PROBLEM DETAILS: Arrange every line of text in the rows below as one numbered list, skipping blank lines. Leave the pictures out of your answer.

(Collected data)
____
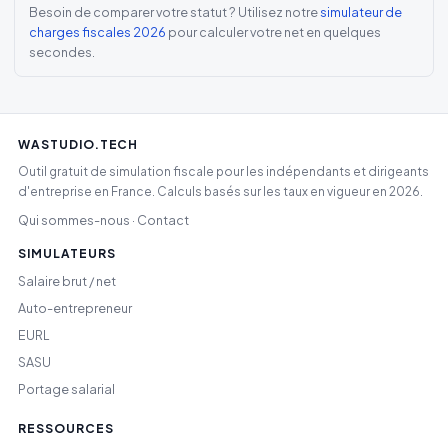
Besoin de comparer votre statut ? Utilisez notre
simulateur de
charges fiscales 2026
pour calculer votre net en quelques
secondes.
WASTUDIO.TECH
Outil gratuit de simulation fiscale pour les indépendants et dirigeants
d'entreprise en France. Calculs basés sur les taux en vigueur en 2026.
Qui sommes-nous
Contact
·
SIMULATEURS
Salaire brut / net
Auto-entrepreneur
EURL
SASU
Portage salarial
RESSOURCES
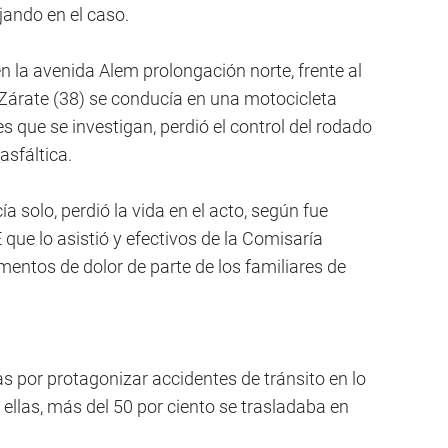
jando en el caso.
en la avenida Alem prolongación norte, frente al
Zárate (38) se conducía en una motocicleta
 que se investigan, perdió el control del rodado
asfáltica.
a solo, perdió la vida en el acto, según fue
ue lo asistió y efectivos de la Comisaría
mentos de dolor de parte de los familiares de
as por protagonizar accidentes de tránsito en lo
 ellas, más del 50 por ciento se trasladaba en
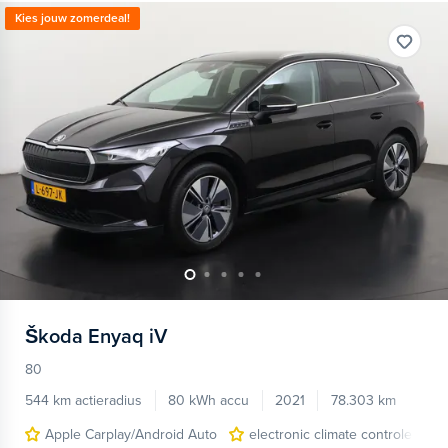
Kies jouw zomerdeal!
Škoda
Enyaq iV
80
544 km actieradius
80 kWh accu
2021
78.303 km
Apple Carplay/Android Auto
electronic climate controle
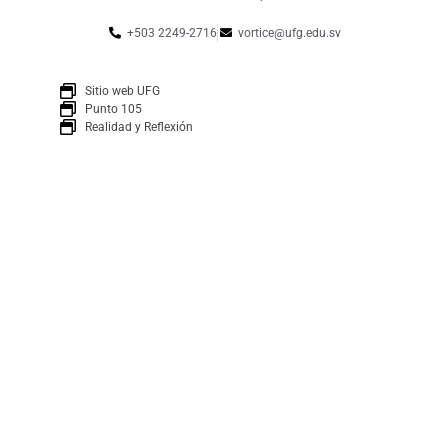
+503 2249-2716
vortice@ufg.edu.sv
Sitio web UFG
Punto 105
Realidad y Reflexión
Boletín
SUSCRÍBETE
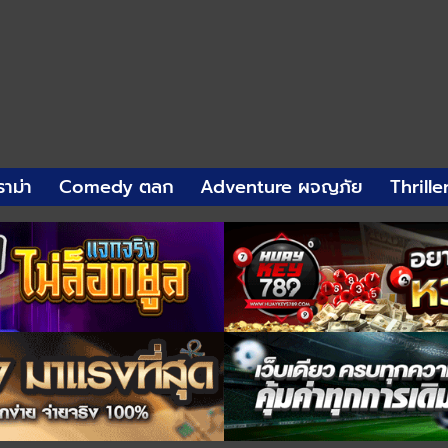
าม่า
Comedy ตลก
Adventure ผจญภัย
Thrille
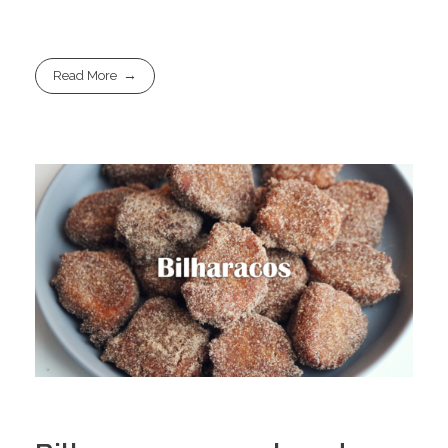
Read More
____
YOUR SOLUTION:
1. Besoin de comparer votre statut ? Utilisez notre
2. simulateur de
3. charges fiscales 2026
4. pour calculer votre net en quelques
5. secondes.
6. WASTUDIO.TECH
7. Outil gratuit de simulation fiscale pour les indépendants et dirigeants
8. d'entreprise en France. Calculs basés sur les taux en vigueur en 2026.
9. Qui sommes-nous
10. Contact
11. ·
12. SIMULATEURS
13. Salaire brut / net
14. Auto-entrepreneur
15. EURL
16. SASU
17. Portage salarial
18. RESSOURCES
19. jando en el caso.
20. en la avenida Alem prolongación norte, frente al
21. Zárate (38) se conducía en una motocicleta
22.  que se investigan, perdió el control del rodado
23. asfáltica.
24. a solo, perdió la vida en el acto, según fue
25. ue lo asistió y efectivos de la Comisaría
26. mentos de dolor de parte de los familiares de
27. as por protagonizar accidentes de tránsito en lo
28.  ellas, más del 50 por ciento se trasladaba en
29. Kies jouw zomerdeal!
30. Škoda
31. Enyaq iV
32. 80
33. 544 km actieradius
34. 80 kWh accu
35. 2021
36. 78.303 km
37. Apple Carplay/Android Auto
38. electronic climate controle
39. +503 2249-2716
40. vortice@ufg.edu.sv
41. Sitio web UFG
42. Punto 105
43. Realidad y Reflexión
44. Boletín
45. SUSCRÍBETE
46. าม่า
47. Comedy ตลก
48. Adventure ผจญภัย
49. Thrille
50. Read More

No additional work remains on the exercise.